鄭植眨著乾澀的眼睛,眼神卻無比平靜地看向審訊椅里正笑得賊兮兮的人,「沒猜錯的話,康可也中標了吧?」
「為什麼這麼說呢?」對方明知故問,那討人嫌的樣子看得鄭植氣得肝疼。
他撐起胳膊揉了揉肚子,轉動的眼珠飛快在傅紹言那邊略了一下,一個眼神交流後,都用不著人家犯罪分子回答他就可以100%肯定了。
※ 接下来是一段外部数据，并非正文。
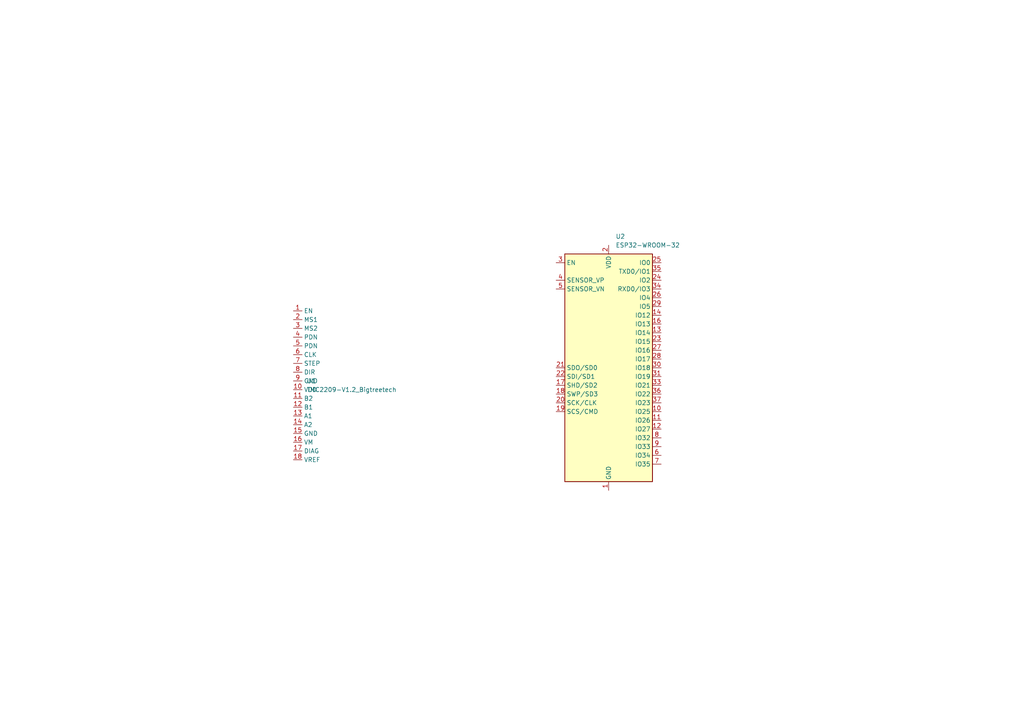
<source format=kicad_sch>
(kicad_sch (version 20211123) (generator eeschema)

  (uuid 6cc8187f-f921-4738-a76e-41014ee437cc)

  (paper "A4")

  


  (symbol (lib_id "Symbols:TMC2209-V1.2_Bigtreetech") (at 121.92 92.71 0) (unit 1)
    (in_bom yes) (on_board yes) (fields_autoplaced)
    (uuid 55d733b0-46c3-4709-8233-5c6162cfaae5)
    (property "Reference" "U1" (id 0) (at 88.9 110.4899 0)
      (effects (font (size 1.27 1.27)) (justify left))
    )
    (property "Value" "TMC2209-V1.2_Bigtreetech" (id 1) (at 88.9 113.0299 0)
      (effects (font (size 1.27 1.27)) (justify left))
    )
    (property "Footprint" "Footprints:TMC2209-V1.2 Bigtreetech" (id 2) (at 87.63 78.74 0)
      (effects (font (size 1.27 1.27)) hide)
    )
    (property "Datasheet" "https://github.com/bigtreetech/BIGTREETECH-TMC2209-V1.2/raw/master/Schematic/TMC2209-V1.2.pdf" (id 3) (at 92.71 67.31 0)
      (effects (font (size 1.27 1.27)) hide)
    )
    (pin "1" (uuid 91ce1123-af79-423d-85ad-bdc2ee306357))
    (pin "10" (uuid d7d1794a-35e3-44c2-939d-a6aa758e8046))
    (pin "11" (uuid c5dfd463-2892-4d79-a6d8-cd147f284b9c))
    (pin "12" (uuid aa8ed162-61f2-4567-bc26-7e59b942327d))
    (pin "13" (uuid df677661-e503-4dae-9236-7c9457de0f78))
    (pin "14" (uuid 194c175d-4be9-469f-956c-3a9f350a242e))
    (pin "15" (uuid 6d857eb4-de01-441b-b0bf-7636cb47affe))
    (pin "16" (uuid bd9019fb-1e50-4964-9446-8579f95cf59c))
    (pin "17" (uuid a91dfd4a-ef47-4547-ac5e-86c01a879f8e))
    (pin "18" (uuid c970f85a-766a-451a-b1c9-5491903588a8))
    (pin "2" (uuid 075a34a4-1a28-4cc0-b2a1-92251347310b))
    (pin "3" (uuid 8cd3cb91-6bec-44a7-998e-1056271790a5))
    (pin "4" (uuid 82dd718e-037f-4c44-af60-4506c559e46b))
    (pin "5" (uuid 8976dd35-f668-4a45-86d8-fc13eb1438a2))
    (pin "6" (uuid 6a480e37-a0eb-4b8c-82b3-db4c31c8a37f))
    (pin "7" (uuid 4f07f984-a2bc-485e-800f-63f1396ae347))
    (pin "8" (uuid c73a8f03-d4d8-4782-9dea-6670c793e681))
    (pin "9" (uuid 2c1a26ff-1c25-4ee1-b818-b34828344eb2))
  )

  (symbol (lib_id "RF_Module:ESP32-WROOM-32") (at 176.53 106.68 0) (unit 1)
    (in_bom yes) (on_board yes) (fields_autoplaced)
    (uuid 824942d7-4ef1-44b4-bd5a-14c81b4cd561)
    (property "Reference" "U2" (id 0) (at 178.5494 68.58 0)
      (effects (font (size 1.27 1.27)) (justify left))
    )
    (property "Value" "ESP32-WROOM-32" (id 1) (at 178.5494 71.12 0)
      (effects (font (size 1.27 1.27)) (justify left))
    )
    (property "Footprint" "RF_Module:ESP32-WROOM-32" (id 2) (at 176.53 144.78 0)
      (effects (font (size 1.27 1.27)) hide)
    )
    (property "Datasheet" "https://www.espressif.com/sites/default/files/documentation/esp32-wroom-32_datasheet_en.pdf" (id 3) (at 168.91 105.41 0)
      (effects (font (size 1.27 1.27)) hide)
    )
    (pin "1" (uuid 7b69e607-33b0-4739-9a99-07357d1dc732))
    (pin "10" (uuid 46dda4ac-dca4-49da-b3ae-7ac79f3c304a))
    (pin "11" (uuid 14c95d3a-e43c-4f1b-b450-28908fefcf46))
    (pin "12" (uuid 198e9056-92fd-41b2-87c0-6d7fa054c048))
    (pin "13" (uuid f1d2d6b8-40b2-404f-839c-b1b7621f33a4))
    (pin "14" (uuid f58bb551-fe9d-4322-a3b3-4a85cb902dde))
    (pin "15" (uuid 1cc1c6b8-10a6-4163-9abd-10e4d4ea7382))
    (pin "16" (uuid d53405e9-eca3-469e-ac89-0f2bb33aea5d))
    (pin "17" (uuid bfe1f716-336c-41b1-9345-1df8ae1ad681))
    (pin "18" (uuid e19143ff-c3f1-47cd-9411-812025b48e9f))
    (pin "19" (uuid f744af81-3ef2-4ac8-8940-ea01b466ea09))
    (pin "2" (uuid 76c27c55-6204-4d2a-a930-d7a995cf0a10))
    (pin "20" (uuid 5464f624-a3b5-431d-b293-990d92ebd6c7))
    (pin "21" (uuid f216eb00-94cf-4a4b-8553-d78c014ff2d8))
    (pin "22" (uuid a9244f5f-7905-4872-8ebd-9529edd040c5))
    (pin "23" (uuid 9e3d5933-9975-4425-8eda-e99d274739cd))
    (pin "24" (uuid 1d840077-b6df-44a8-8281-d2559c6920d6))
    (pin "25" (uuid 0c09a95c-afa2-448b-9bc9-f46dc25bf34d))
    (pin "26" (uuid 516e0f49-9c6a-427c-a56d-647e83cb14ab))
    (pin "27" (uuid d40eeb7e-f95a-4808-bc07-d0027dafd0e1))
    (pin "28" (uuid d446305b-6efd-438a-96e9-a0a19e73ec70))
    (pin "29" (uuid a9e28ff3-f94d-4ec1-9c62-3218742e002d))
    (pin "3" (uuid 8450ffb1-2424-4fcb-a38e-1b80428ba93b))
    (pin "30" (uuid d49e6350-c713-446b-b7b7-01ff5480c189))
    (pin "31" (uuid c97268e4-07a6-4f6e-8853-474f36650aea))
    (pin "32" (uuid 34790256-5d05-42bc-8651-e0377f9fc0f0))
    (pin "33" (uuid 0c265a38-5414-4efc-a1c6-95eb7b60b19f))
    (pin "34" (uuid 73f2ee3c-1939-4d3d-8c06-a22831367bd2))
    (pin "35" (uuid ed291e31-ae67-4eec-8f25-313d5ed10c04))
    (pin "36" (uuid ca600313-3218-44e4-9a68-7c8bc3bddcc9))
    (pin "37" (uuid 0b5a96aa-c41e-4e84-8815-da6acdc626d3))
    (pin "38" (uuid 1e6b4072-dcb7-453f-b7ac-7b410333bc9e))
    (pin "39" (uuid a38094e5-d994-4203-a7c0-b074a4507606))
    (pin "4" (uuid 43db8c51-4005-499d-b447-f10d580e3984))
    (pin "5" (uuid e3e83ebb-74cf-4fd5-8082-d539c358c0ae))
    (pin "6" (uuid ac1b6648-ddfa-423d-b425-9ceacea33b5f))
    (pin "7" (uuid 58c6f7c7-4029-4967-86ba-240078a314f2))
    (pin "8" (uuid c2c4d3aa-eaf5-41c5-bf93-e0a96ff1a34d))
    (pin "9" (uuid 84831a29-40d8-4c50-bac0-9873ee912614))
  )

  (sheet_instances
    (path "/" (page "1"))
  )

  (symbol_instances
    (path "/55d733b0-46c3-4709-8233-5c6162cfaae5"
      (reference "U1") (unit 1) (value "TMC2209-V1.2_Bigtreetech") (footprint "Footprints:TMC2209-V1.2 Bigtreetech")
    )
    (path "/824942d7-4ef1-44b4-bd5a-14c81b4cd561"
      (reference "U2") (unit 1) (value "ESP32-WROOM-32") (footprint "RF_Module:ESP32-WROOM-32")
    )
  )
)

</source>
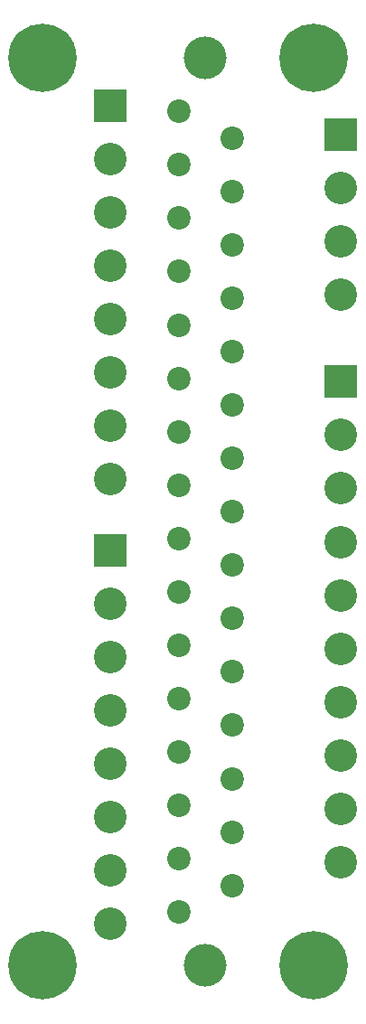
<source format=gbs>
%TF.GenerationSoftware,KiCad,Pcbnew,(6.0.7)*%
%TF.CreationDate,2026-02-23T19:25:28+01:00*%
%TF.ProjectId,FSZ_BP,46535a5f-4250-42e6-9b69-6361645f7063,0438 -*%
%TF.SameCoordinates,Original*%
%TF.FileFunction,Soldermask,Bot*%
%TF.FilePolarity,Negative*%
%FSLAX46Y46*%
G04 Gerber Fmt 4.6, Leading zero omitted, Abs format (unit mm)*
G04 Created by KiCad (PCBNEW (6.0.7)) date 2026-02-23 19:25:28*
%MOMM*%
%LPD*%
G01*
G04 APERTURE LIST*
%ADD10C,6.400800*%
%ADD11R,3.048000X3.048000*%
%ADD12C,3.048000*%
%ADD13C,2.200000*%
%ADD14C,4.000000*%
G04 APERTURE END LIST*
D10*
%TO.C,HOLE*%
X48760000Y-109900000D03*
%TD*%
%TO.C,HOLE*%
X74160000Y-109900000D03*
%TD*%
D11*
%TO.C,P4*%
X76700000Y-140220000D03*
D12*
X76700000Y-145218720D03*
X76700000Y-150219980D03*
X76700000Y-155218700D03*
X76700000Y-160219960D03*
X76700000Y-165218680D03*
X76700000Y-170219940D03*
X76700000Y-175218660D03*
X76700000Y-180220000D03*
X76700000Y-185220000D03*
%TD*%
D10*
%TO.C,HOLE*%
X74160000Y-194900000D03*
%TD*%
D11*
%TO.C,P1*%
X76700000Y-117040640D03*
D12*
X76700000Y-122039360D03*
X76700000Y-127040620D03*
X76700000Y-132039340D03*
%TD*%
D11*
%TO.C,P3*%
X55110000Y-155982640D03*
D12*
X55110000Y-160981360D03*
X55110000Y-165982620D03*
X55110000Y-170981340D03*
X55110000Y-175982600D03*
X55110000Y-180981320D03*
X55110000Y-185982580D03*
X55110000Y-190981300D03*
%TD*%
D11*
%TO.C,P2*%
X55110000Y-114326640D03*
D12*
X55110000Y-119325360D03*
X55110000Y-124326620D03*
X55110000Y-129325340D03*
X55110000Y-134326600D03*
X55110000Y-139325320D03*
X55110000Y-144326580D03*
X55110000Y-149325300D03*
%TD*%
D10*
%TO.C,HOLE*%
X48760000Y-194900000D03*
%TD*%
D13*
%TO.C,K1*%
X61500000Y-114900000D03*
X66500000Y-117400000D03*
X61500000Y-119900000D03*
X66500000Y-122400000D03*
X61500000Y-124900000D03*
X66500000Y-127400000D03*
X61500000Y-129900000D03*
X66500000Y-132400000D03*
X61500000Y-134900000D03*
X66500000Y-137400000D03*
X61500000Y-139900000D03*
X66500000Y-142400000D03*
X61500000Y-144900000D03*
X66500000Y-147400000D03*
X61500000Y-149900000D03*
X66500000Y-152400000D03*
X61500000Y-154900000D03*
X66500000Y-157400000D03*
X61500000Y-159900000D03*
X66500000Y-162400000D03*
X61500000Y-164900000D03*
X66500000Y-167400000D03*
X61500000Y-169900000D03*
X66500000Y-172400000D03*
X61500000Y-174900000D03*
X66500000Y-177401220D03*
X61500000Y-179900000D03*
X66500000Y-182399940D03*
X61500000Y-184900000D03*
X66500000Y-187400000D03*
X61500000Y-189900000D03*
D14*
X64000000Y-109900000D03*
X64000000Y-194900000D03*
%TD*%
M02*

</source>
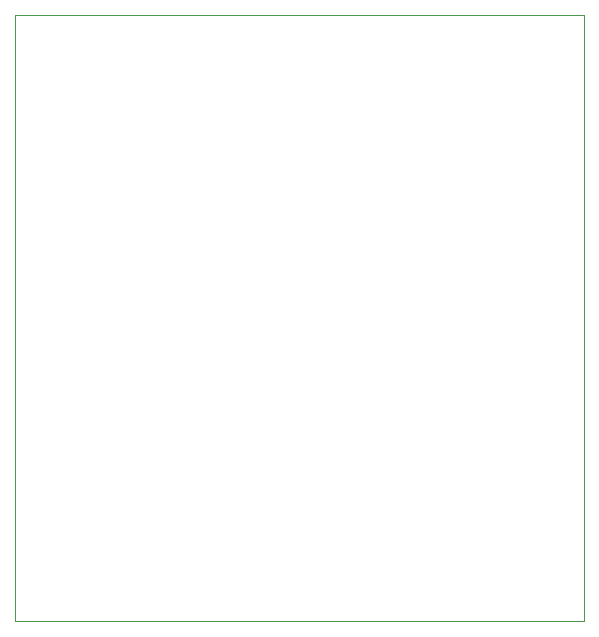
<source format=gbr>
%TF.GenerationSoftware,KiCad,Pcbnew,7.0.1*%
%TF.CreationDate,2023-05-06T15:11:30-03:00*%
%TF.ProjectId,Self_Balancing,53656c66-5f42-4616-9c61-6e63696e672e,rev?*%
%TF.SameCoordinates,Original*%
%TF.FileFunction,Profile,NP*%
%FSLAX46Y46*%
G04 Gerber Fmt 4.6, Leading zero omitted, Abs format (unit mm)*
G04 Created by KiCad (PCBNEW 7.0.1) date 2023-05-06 15:11:30*
%MOMM*%
%LPD*%
G01*
G04 APERTURE LIST*
%TA.AperFunction,Profile*%
%ADD10C,0.100000*%
%TD*%
G04 APERTURE END LIST*
D10*
X130200000Y-77100000D02*
X178400000Y-77100000D01*
X178400000Y-128400000D01*
X130200000Y-128400000D01*
X130200000Y-77100000D01*
M02*

</source>
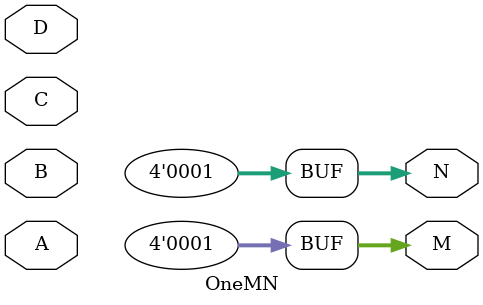
<source format=v>
module OneMN(
    input  wire [3:0] A,  // 4-bit
    input  wire [3:0] B,  // 4-bit
    input  wire [3:0] C,  // 4-bit
    input  wire [3:0] D,  // 4-bit
    output wire [3:0] M,  // 4-bit
    output wire [3:0] N   // 4-bit
);

    assign M = 1;
    assign N = 1;
endmodule
</source>
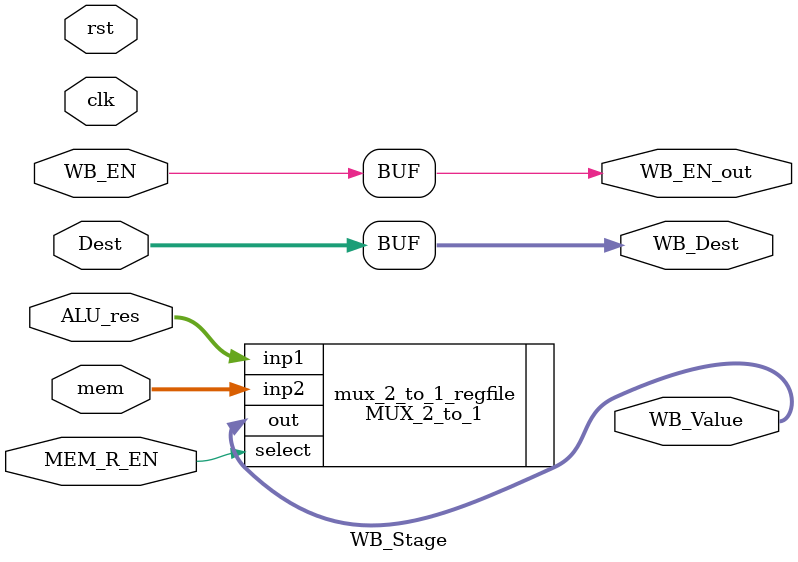
<source format=v>
module WB_Stage
(
    input                        clk,
    input                        rst,
    input                        MEM_R_EN,
    input                        WB_EN,
    input [3:0]                  Dest,
    input [31:0]                 ALU_res,
    input [31:0]                 mem,

    output                       WB_EN_out,
    output [3:0]                 WB_Dest,
    output [31:0]                WB_Value
);

    assign WB_EN_out = WB_EN;
    assign WB_Dest = Dest;

    MUX_2_to_1 #(.WORD_WIDTH(32)) mux_2_to_1_regfile (
        .select(MEM_R_EN),
        .inp1(ALU_res), 
        .inp2(mem),
        .out(WB_Value)
    );

endmodule




</source>
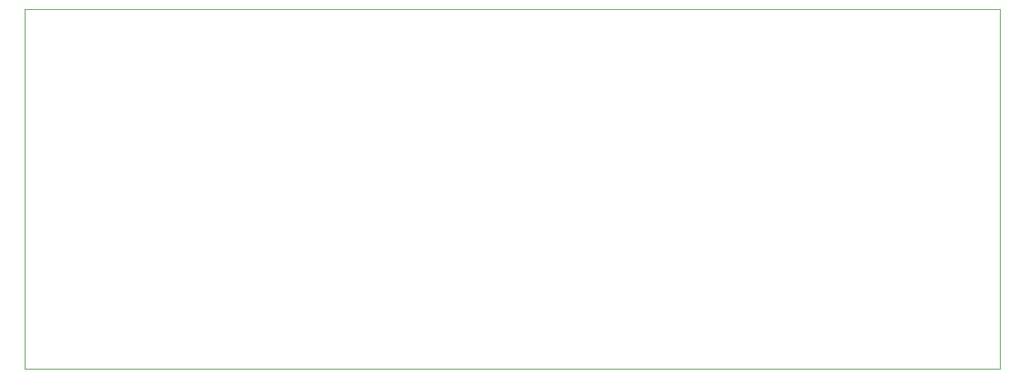
<source format=gbr>
G04 #@! TF.GenerationSoftware,KiCad,Pcbnew,(5.1.4)-1*
G04 #@! TF.CreationDate,2020-05-13T21:25:10+02:00*
G04 #@! TF.ProjectId,register_pcb,72656769-7374-4657-925f-7063622e6b69,rev?*
G04 #@! TF.SameCoordinates,Original*
G04 #@! TF.FileFunction,Profile,NP*
%FSLAX46Y46*%
G04 Gerber Fmt 4.6, Leading zero omitted, Abs format (unit mm)*
G04 Created by KiCad (PCBNEW (5.1.4)-1) date 2020-05-13 21:25:10*
%MOMM*%
%LPD*%
G04 APERTURE LIST*
%ADD10C,0.050000*%
G04 APERTURE END LIST*
D10*
X193040000Y-50800000D02*
X76200000Y-50800000D01*
X193040000Y-93980000D02*
X193040000Y-50800000D01*
X76200000Y-93980000D02*
X193040000Y-93980000D01*
X76200000Y-50800000D02*
X76200000Y-93980000D01*
M02*

</source>
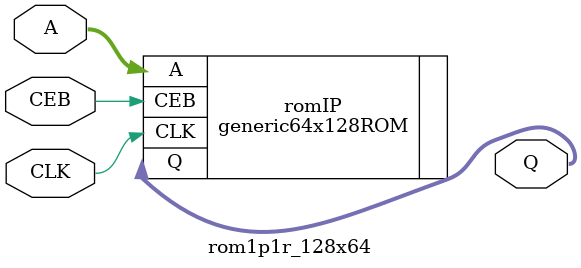
<source format=sv>

module rom1p1r_128x64( 
  input  logic 	      CLK, 
  input  logic 	      CEB, 
  input  logic [6:0]  A, 
  output logic [63:0] Q
);

   // replace "generic64x128RAM" with "TS3N..64X128.." module from your memory vendor
   generic64x128ROM romIP (.CLK, .CEB, .A, .Q);

endmodule

</source>
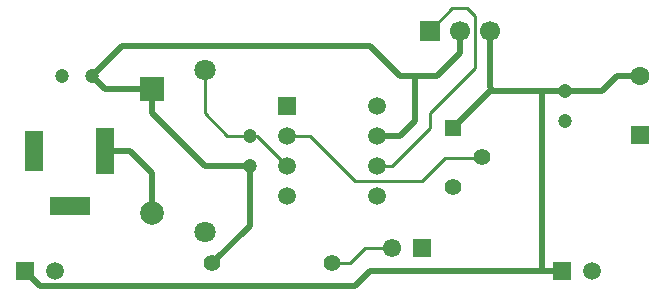
<source format=gtl>
G04*
G04 #@! TF.GenerationSoftware,Altium Limited,Altium Designer,21.7.2 (23)*
G04*
G04 Layer_Physical_Order=1*
G04 Layer_Color=255*
%FSLAX25Y25*%
%MOIN*%
G70*
G04*
G04 #@! TF.SameCoordinates,180E5C44-9E76-4653-9B57-8D6C411527BD*
G04*
G04*
G04 #@! TF.FilePolarity,Positive*
G04*
G01*
G75*
%ADD13C,0.01000*%
%ADD31C,0.05512*%
%ADD32R,0.05512X0.05512*%
%ADD33C,0.02000*%
%ADD34C,0.04724*%
%ADD35C,0.07874*%
%ADD36R,0.07874X0.07874*%
%ADD37R,0.05906X0.05906*%
%ADD38C,0.05906*%
%ADD39C,0.07087*%
%ADD40C,0.06693*%
%ADD41R,0.06693X0.06693*%
%ADD42C,0.06102*%
%ADD43R,0.06102X0.06102*%
%ADD44R,0.06299X0.06299*%
%ADD45C,0.06299*%
%ADD46R,0.13780X0.05906*%
%ADD47R,0.05906X0.13780*%
%ADD48R,0.05906X0.15748*%
D13*
X105000Y52500D02*
X115000Y42500D01*
X102500Y52500D02*
X105000D01*
X95000D02*
X102500D01*
X87500Y60000D02*
X95000Y52500D01*
X87500Y60000D02*
Y74616D01*
X141000Y15000D02*
X150000D01*
X130000Y10000D02*
X136000D01*
X141000Y15000D01*
X115000Y52500D02*
X122500D01*
X162500Y87500D02*
X170000Y95000D01*
X175000D01*
X177500Y92500D01*
Y75000D02*
Y92500D01*
X162500Y55000D02*
Y60000D01*
X177500Y75000D01*
X150000Y42500D02*
X162500Y55000D01*
X145000Y42500D02*
X150000D01*
X167500Y45000D02*
X179469D01*
X179842Y45374D01*
X137500Y37500D02*
X160000D01*
X167500Y45000D01*
X122500Y52500D02*
X137500Y37500D01*
D31*
X130000Y10000D02*
D03*
X90000D02*
D03*
X179842Y45374D02*
D03*
X170158Y35531D02*
D03*
D32*
Y55216D02*
D03*
D33*
X90000Y10000D02*
X102500Y22500D01*
Y42500D01*
X87500D02*
X102500D01*
X70000Y60000D02*
X87500Y42500D01*
X70000Y60000D02*
Y68090D01*
X54409D02*
X70000D01*
X50000Y72500D02*
X54409Y68090D01*
X70000Y26909D02*
Y40000D01*
X54311Y47500D02*
X62500D01*
X70000Y40000D01*
X200000Y67500D02*
X207500D01*
X183672D02*
X200000D01*
Y7500D02*
X206500D01*
X142500D02*
X200000D01*
Y67500D01*
X32500Y2500D02*
X137500D01*
X27500Y7500D02*
X32500Y2500D01*
X137500D02*
X142500Y7500D01*
X157500Y72500D02*
X165000D01*
X152500D02*
X157500D01*
Y57500D02*
Y72500D01*
X145000Y52500D02*
X152500D01*
X157500Y57500D01*
X182441Y67500D02*
X183672D01*
X170158Y55216D02*
X182441Y67500D01*
X182500Y68672D02*
X183672Y67500D01*
X182500Y68672D02*
Y87500D01*
X172500Y80000D02*
Y87500D01*
X165000Y72500D02*
X172500Y80000D01*
X142500Y82500D02*
X152500Y72500D01*
X60000Y82500D02*
X142500D01*
X50000Y72500D02*
X60000Y82500D01*
X225000Y72500D02*
X232343D01*
X232500Y72342D01*
X220000Y67500D02*
X225000Y72500D01*
X207500Y67500D02*
X220000D01*
D34*
X40000Y72500D02*
D03*
X50000D02*
D03*
X102500Y52500D02*
D03*
Y42500D02*
D03*
X207500Y67500D02*
D03*
Y57500D02*
D03*
D35*
X70000Y26909D02*
D03*
D36*
Y68090D02*
D03*
D37*
X27500Y7500D02*
D03*
X206500D02*
D03*
X115000Y62500D02*
D03*
D38*
X37500Y7500D02*
D03*
X216500D02*
D03*
X115000Y52500D02*
D03*
Y42500D02*
D03*
Y32500D02*
D03*
X145000Y62500D02*
D03*
Y52500D02*
D03*
Y42500D02*
D03*
Y32500D02*
D03*
D39*
X87500Y74616D02*
D03*
Y20384D02*
D03*
D40*
X182500Y87500D02*
D03*
X172500D02*
D03*
D41*
X162500D02*
D03*
D42*
X150000Y15000D02*
D03*
D43*
X160000D02*
D03*
D44*
X232500Y52658D02*
D03*
D45*
Y72342D02*
D03*
D46*
X42500Y28996D02*
D03*
D47*
X30689Y47500D02*
D03*
D48*
X54311D02*
D03*
M02*

</source>
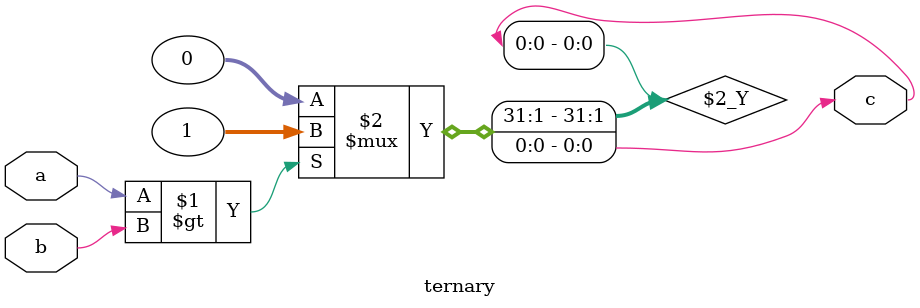
<source format=v>
`timescale 1ns / 1ps


module ternary(input a, input b, output c);
assign c = (a>b)?1:0;
endmodule

</source>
「像你這麼詭計多端的人,能讓我們趕在你之前把康可撈出來,不打好了穩賺的算盤怎麼可能讓我們成行,也是,你都計劃這麼久了,也因為我們警方的辦案不力怨懟了這麼久,怎麼會把查明真相的希望寄托在我們身上……」說著說著,他直接冷笑出生,「可這個社會有他的秩序,不能因為你一個人的仇恨、恩怨,就這麼……這麼……」
他不會形容了,這種啞口的狀態自然也遭到了對面人的冷笑和嘲諷。
「按你的邏輯,我姐被康可欺負,被外人榨乾,我就該坐在那兒等著你們給她主持公道?我沒等過嗎?我等過啊,可是結果呢?都是些沒用的東西,與其把主持正義的選擇權交給別人,不如我親自去執行,而且,事到如今,我也不怕告訴你們了,那些人身上不光感染了愛滋,閆家那倆老東西,他們吃過的菜里被我還額外加了點其他的作料。沒猜錯的話,那些做直播的應該還在他們家呢嗎,等會兒差不多就能欣賞他們的表演了。」
伴隨著乾冷的哈哈聲,手機里的聲音也有了變化,成紅花的罵聲消失了,取而代之的是更加興奮的圍觀聲,鄭植聽見一個聲音跳著高地在那兒邊比畫邊說他們抽了,你看他們抽了,是裝的吧?還是想博同情?哎呀不對,我怎麼瞅著又點兒像毒癮犯了呢?乖乖,這家子不會是癮君子吧?
隨著這一聲起了頭,附和的聲音便開始此起彼伏的,很快,喧囂的直播間出現了該直播因內容敏感禁播一小時。
安靜下來的房間靜得能聽清每一聲呼吸的頻率和節奏,那人看著臉色各異的幾個警察,別提多自在地靠躺在椅子裡。
「惡人還要惡人磨,姐姐你等我下去要請我酒喝……」不成調的旋律徐徐地飄在空氣中,一直沒說話的傅紹言突然衝著鄭植喂了一聲。
「成紅花家外面掛的那個喇叭,去查查聲譜呢?」
他一直沒忘記追查GUIDE這件事。
從那家禁錮過自己的房間出來前,他檢查過,並沒發現什麼喇叭,所以那個喇叭一定是在東窗事發後由其他人掛過去的,這個人的來路,極有可能就是GUIDE。